"Hartman sweeps with gusto through over a century and a half of U.S. history, revealing the influence of Marxism on dozens of institutions, individuals, and events, obscure and famous. . . . to show that both liberal critics and right-wing demonizers got his favorite thinker terribly wrong."
"Karl Marx in America is a start in building the narrative of how a generation of American intellectuals are beginning to analyze the history of Marxism in the United States not as a failure but as a continuing tradition, with the present being an historically important moment in its development and to which we can contribute. After all, we have nothing to lose."
"Recent books on Marx have oscillated between presenting him as a singularly nineteenth-century figure or as a timeless savant whose ideas are applicable across all of the spaces and times of capitalist modernity. Hartman's approach, disaggregating the man from the posthumous deployment of his later ideas, allows him to stand on both sides of that divide. The result is an astute and politically useful book about a vital strand of American intellectual thought."
"If you've never read about Marx's life, Hartman's book doubles as a short biography; if you've never read The Eighteenth Brumaire of Louis Bonaparte (1852), Hartman's book is a primer on a variety of Marx's most cited and important philosophy. If you've never read Marx's interpreters--who are many, from Kenneth Burke to Frantz Fanon and David Harvey--Karl Marx in America is a road map. But the most interesting insight in the book comes from the laundry list of Marx's haters, and their complete inability to land a good punch on our boy."
"A nimble study that sheds new light on Marx's thought and enduring influence."
"Students of U.S. history and thought will benefit from this study."
"Karl Marx in America significantly contributes to our understanding of the twists and turns of the periodic Marx booms. Throughout its 500 pages and nine chapters, the text adroitly historicizes a wide range of American readers' uses of Marx since the mid-19th century."
"Karl Marx in America is a fascinating and long overdue book. As Andrew Hartman notes, not only was Marx an active participant in American political debate as a correspondent for the New York Tribune for the crucial decade leading up to the Civil War; he has been a specter haunting American political debate since the Gilded Age. Much American social reform discourse--from fin de siecle meliorist socialism and Progressivism through postwar industrial and interest-group pluralism, as well as Cold War liberalism, to a neoliberalism experiencing legitimation problems--has been shaped in typically unacknowledged debate with, or opposition to, Marx and Marxism. The topic is important, and it is particularly well treated by a deft intellectual historian like Hartman."
"'As long as capitalism persists, Marx cannot be killed.' So writes Andrew Hartman in a capacious, captivating, and learned study that demonstrates why every generation of Americans, on the right as well as left, has been compelled to grapple with and reinterpret Karl Marx and all his works. This is a brilliant, provocative, and highly readable history, essential to an understanding of American capitalism and its critics, past and present."
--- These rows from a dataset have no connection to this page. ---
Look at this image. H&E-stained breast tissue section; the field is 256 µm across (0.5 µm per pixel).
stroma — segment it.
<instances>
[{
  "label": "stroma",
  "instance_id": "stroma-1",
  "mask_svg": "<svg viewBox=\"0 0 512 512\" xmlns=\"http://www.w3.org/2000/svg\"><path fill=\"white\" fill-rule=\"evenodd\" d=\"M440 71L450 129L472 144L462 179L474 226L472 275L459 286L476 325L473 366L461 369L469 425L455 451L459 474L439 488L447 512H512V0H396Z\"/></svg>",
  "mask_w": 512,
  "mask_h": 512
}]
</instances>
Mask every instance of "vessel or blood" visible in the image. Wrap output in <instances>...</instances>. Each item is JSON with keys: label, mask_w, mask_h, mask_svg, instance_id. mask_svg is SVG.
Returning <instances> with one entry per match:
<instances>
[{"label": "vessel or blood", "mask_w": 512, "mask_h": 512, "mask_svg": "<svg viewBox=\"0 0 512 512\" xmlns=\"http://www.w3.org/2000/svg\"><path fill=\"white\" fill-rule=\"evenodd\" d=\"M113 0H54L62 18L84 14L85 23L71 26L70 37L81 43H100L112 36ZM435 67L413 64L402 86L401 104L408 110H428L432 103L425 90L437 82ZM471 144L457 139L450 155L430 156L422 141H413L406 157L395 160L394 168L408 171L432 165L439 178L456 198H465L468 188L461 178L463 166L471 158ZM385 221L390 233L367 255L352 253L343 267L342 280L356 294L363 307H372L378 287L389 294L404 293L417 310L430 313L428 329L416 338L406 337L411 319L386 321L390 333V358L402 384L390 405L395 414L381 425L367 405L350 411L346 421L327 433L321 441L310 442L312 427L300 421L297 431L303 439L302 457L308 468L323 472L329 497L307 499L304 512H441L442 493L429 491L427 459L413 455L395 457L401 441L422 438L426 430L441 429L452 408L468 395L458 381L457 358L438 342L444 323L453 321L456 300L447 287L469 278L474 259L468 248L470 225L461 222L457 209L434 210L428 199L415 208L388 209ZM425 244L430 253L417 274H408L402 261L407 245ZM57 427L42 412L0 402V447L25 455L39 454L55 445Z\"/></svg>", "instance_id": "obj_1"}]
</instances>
"From Brussels to London and across the Atlantic, Karl Marx's revolutionary ideas traversed the borders that once presumed to divide American liberals from conservatives, free market boosters from believers in the welfare state, the left from the right. Given Marx's enduring influence on American thought, we owe a debt of gratitude to Andrew Hartman for reconstructing this important history and presenting it in compulsively readable prose."
"Marx was in exile for most of his adult life, so he was a kind of foreign import wherever he got read. But his studies of the United States, what he called the "most modern form of bourgeois society," reshaped his thinking at a critical moment, and this thinking, Andrew Hartman claims, found a home here. That sounds unlikely, almost ridiculous, in view of the way Marxism has been treated by American intellectuals and activists from Left to Right--as an exotic essence from the other shore which must be spoon fed to the masses or handled as a deadly contaminant, either way appearing as something counter to American values. But Hartman proves the point in this comprehensive, convincing, and yes, even entertaining book, Karl Marx in America. It's a brilliant tour de force that might persuade Americans that we are the other shore, inhabitants of the place that Marxism was made for."
"What we need more than ever is a Marx for the age of Trump, a time when the brilliance of Marx's understanding of capitalism is widely acknowledged even as the political solution of the Marxist project (working-class revolution) seems to be in question. In Hartman's scholarship, we find confirmation that it is in Marxist critiques of Marxism that one can find the most thought-provoking avenues for possible explanations and guidance. In Karl Marx in America, this is achieved through a double exposure: A kind of presentation of the past in the present, a process of relearning what we have forgotten or perhaps never knew. After all, if we don't first interpret the world, we sure as hell can't change it."
"Karl Marx in America is about as comprehensive a history of its subject as one could want. It is a book many of us had long hoped would one day arrive, and now it is here and the hopes are vindicated. Whether Marx will ever get a fair hearing in the United States is an open question; that he has been and will remain an important figure in its discourse is now a closed one."